Pseudogap and Superconducting Fluctuation in High-Tc Cuprates: Theory beyond 1-loop Approximation

TL;DR

This paper investigates the pseudogap phenomena caused by superconducting fluctuations in high-Tc cuprates, using a theoretical approach beyond the 1-loop approximation to better understand their microscopic origins and effects.

Contribution

It introduces a microscopic derivation of superconducting fluctuations beyond the 1-loop approximation within the Hubbard model, emphasizing the role of vertex corrections.

Findings

Vertex corrections significantly affect the single-particle spectral function.

The 1-loop approximation remains valid for certain quantities like spin susceptibility.

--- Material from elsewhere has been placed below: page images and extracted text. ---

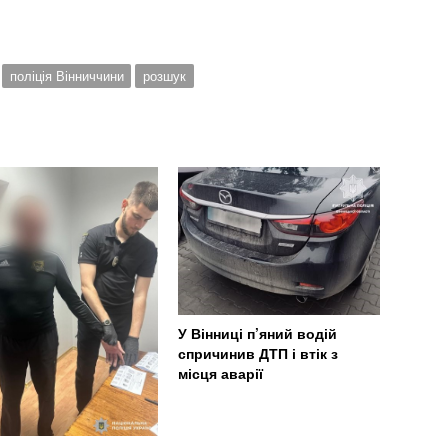
поліція Вінниччини
розшук
У Вінниці п’яний водій
спричинив ДТП і втік з
місця аварії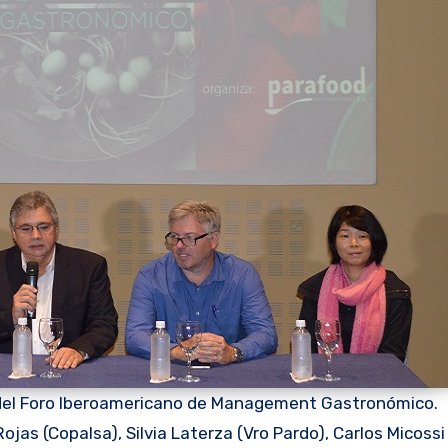
 del Foro Iberoamericano de Management Gastronómico.
jas (Copalsa), Silvia Laterza (Vro Pardo), Carlos Micossi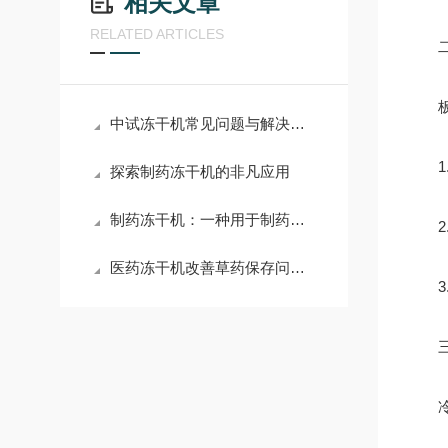
相关文章
RELATED ARTICLES
二
板层
中试冻干机常见问题与解决方案
1.
探索制药冻干机的非凡应用
制药冻干机：一种用于制药行业的重要设备
2.
医药冻干机改善草药保存问题，传统医学迎来创新仪器
3.
三
冷阱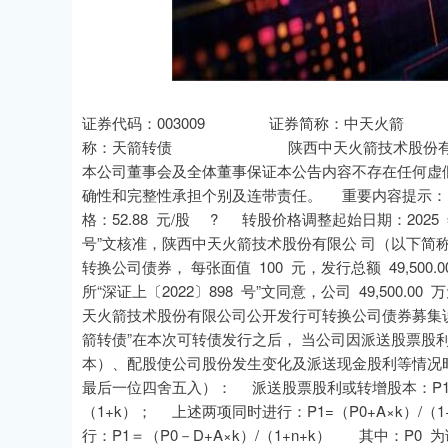
深证成指
14311.01
39.68
1.02%
200.89
证券代码：003009 证券简称：中天火箭 公告
称：天箭转债 陕西中天火箭技术股份
本公司董事会及全体董事保证本公告内容不存在任何虚
确性和完整性承担个别及连带责任。 重要内容提示： 
格：52.88 元/股 ? 转股价格调整起始日期：2025 
号”文核准，陕西中天火箭技术股份有限公 司（以下简称“公司”）
转换公司债券， 每张面值 100 元，发行总额 49,5
所“深证上〔2022〕898 号”文同意，公司 49,50
天火箭技术股份有限公司公开发行可转换公司债券募集说
箭转债”在本次可转债发行之后， 当公司因派送股票股
本）、配股使公司股份发生变化及派送现金股利等情况
最后一位四舍五入）： 派送股票股利或转增股本：P1=P0
（1+k）； 上述两项同时进行：P1=（P0+A×k）/
行：P1＝（P0－D+A×k）/（1+n+k） 其中：P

Superconducting fluctuations are crucial for understanding the pseudogap phenomena.

Abstract

The pseudogap phenomena induced by the SC fluctuation are investigated in details. We perform a calculation beyond the 1-loop approximation. The SC fluctuation is microscopically derived on the basis of the repulsive Hubbard model. The vertex corrections are collected in the infinite order with use of the quasi-static approximation. The single-particle excitations, NMR 1/T_{1}T, spin susceptibility and superconducting transition temperature are discussed. The important role of the vertex correction is pointed out for the single particle spectral function. On the other hand, the validity of the 1-loop order theory is confirmed for other quantities. We shed light on the essential nature of SC fluctuation leading to the pseudogap from the comparison with spin and charge fluctuations.